La nouvelle mouture de la stratégie fédérale en matière de sciences, de technologie et d'innovation définit cinq domaines de recherche prioritaires où le gouvernement compte concentrer son financement : l’environnement et l’agriculture; la santé et les sciences de la vie; les ressources naturelles et l’énergie; les technologies de l’information et des communications; la fabrication de pointe. [Mathagraphics / Shutterstock.com]
En décembre dernier, le gouvernement fédéral a rendu publique sa nouvelle stratégie en matière de sciences et de technologie, faisant encore une fois la démonstration, selon ses détracteurs, d’un discours déconnecté des besoins réels de la communauté scientifique.
« La nouvelle stratégie, c’est du réchauffé », a déclaré le directeur général de l’ACPPU, David Robinson. « Elle renferme peu de nouveautés par rapport à la première stratégie mise de l’avant en 2007. Au lieu de reconnaître la piètre performance du Canada sur la scène scientifique internationale et de s’efforcer de redresser la barre, les conservateurs recyclent une vieille politique qui a fait chou blanc. »
En 2007, le gouvernement conservateur effectuait déjà un virage radical en plaçant l’économique et le marché du travail devant la science.

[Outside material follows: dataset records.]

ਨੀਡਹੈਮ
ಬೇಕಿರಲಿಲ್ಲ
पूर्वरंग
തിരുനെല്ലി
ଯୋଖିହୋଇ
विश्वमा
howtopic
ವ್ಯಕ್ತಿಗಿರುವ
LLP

Il prenait l’engagement stratégique de promouvoir l’« avantage entrepreneurial » du Canada en mettant le pilier « humain » et le pilier « savoir » au service des entreprises. La nouvelle mouture ajoute un « nouveau » pilier : l’innovation.

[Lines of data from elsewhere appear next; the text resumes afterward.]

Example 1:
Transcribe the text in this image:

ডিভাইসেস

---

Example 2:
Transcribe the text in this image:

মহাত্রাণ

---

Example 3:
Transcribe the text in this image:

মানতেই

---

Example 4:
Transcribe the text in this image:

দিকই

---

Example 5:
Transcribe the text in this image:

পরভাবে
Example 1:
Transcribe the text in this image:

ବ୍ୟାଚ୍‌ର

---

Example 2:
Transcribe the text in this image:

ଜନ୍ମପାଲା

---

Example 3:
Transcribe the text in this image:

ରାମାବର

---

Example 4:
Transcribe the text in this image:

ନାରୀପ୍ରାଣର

Sept ans et demi plus tard, la stratégie en matière de soutien financier reprend le même credo : cibler la recherche scientifique qui est avant tout porteuse d’innovation de manière à alimenter le marché en nouveaux produits.

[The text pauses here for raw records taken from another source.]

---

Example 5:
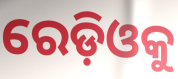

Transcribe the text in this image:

ରେଡ଼ିଓକୁ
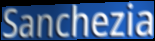
Sanchezia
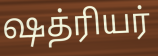
ஷத்ரியர்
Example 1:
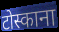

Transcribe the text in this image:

टोस्काना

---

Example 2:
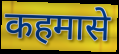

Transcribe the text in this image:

« La stratégie gouvernementale a été un échec presque total », a affirmé M. Robinson.
Selon les dernières données publiées par Statistique Canada, les activités de recherche-développement du secteur privé ont diminué de 17,7 % entre 2006 et 2013. Alors que les entreprises des pays de l’OCDE affectent en moyenne 1,63 % du PIB à la R-D, au Canada, ce pourcentage tombe à 0,88 %, et est même en baisse par rapport à 2006 (1,11 %).
« Ajoutez à cela les compressions faites dans le financement public de la recherche, et les chiffres parlent d’eux-mêmes », de dire M. Robinson.
Le secteur manufacturier est le seul nouveau venu dans les domaines de recherche qui bénéficient prioritairement de financement dans la dernière stratégie en matière de sciences et de technologie. Comme la moitié des emplois manufacturiers au Canada est située dans le sud de l’Ontario, cette région, majoritairement conservatrice au Parlement, joue aussi un rôle clé dans la réélection du gouvernement conservateur en 2015.
Le premier ministre a profité du dévoilement de sa stratégie renouvelée pour aussi exposer certaines modalités du Fonds d’excellence en recherche Apogée Canada, annoncé antérieurement.
La contribution de 1,5 milliard de dollars à la recherche universitaire que le gouvernement s’est engagé à verser au cours des dix prochaines années ira uniquement aux cinq « domaines de recherche prioritaires » définis dans la stratégie, car ils sont susceptibles de créer des « avantages économiques à long terme pour le Canada ».
S’il reste encore bien des inconnues, M. Robinson est d’avis que la structure de gouvernance du Fonds suscite certaines préoccupations.
Un processus inhabituel d’approbation à plusieurs niveaux a été instauré pour sélectionner les propositions de recherche. Il comprend une évaluation par des experts externes, un examen par des comités d’évaluation, un examen stratégique par un comité de sélection public-privé pour déterminer si le critère de la conformité aux besoins du marché est respecté, et enfin, l’approbation finale par le comité directeur du Fonds, dont les membres sont nommés par le gouvernement.
« Le Canada a besoin d’une stratégie et d’une politique qui prônent des investissements dans la recherche fondamentale et la science publique à l’abri de l’ingérence du politique », soutient M. Robinson.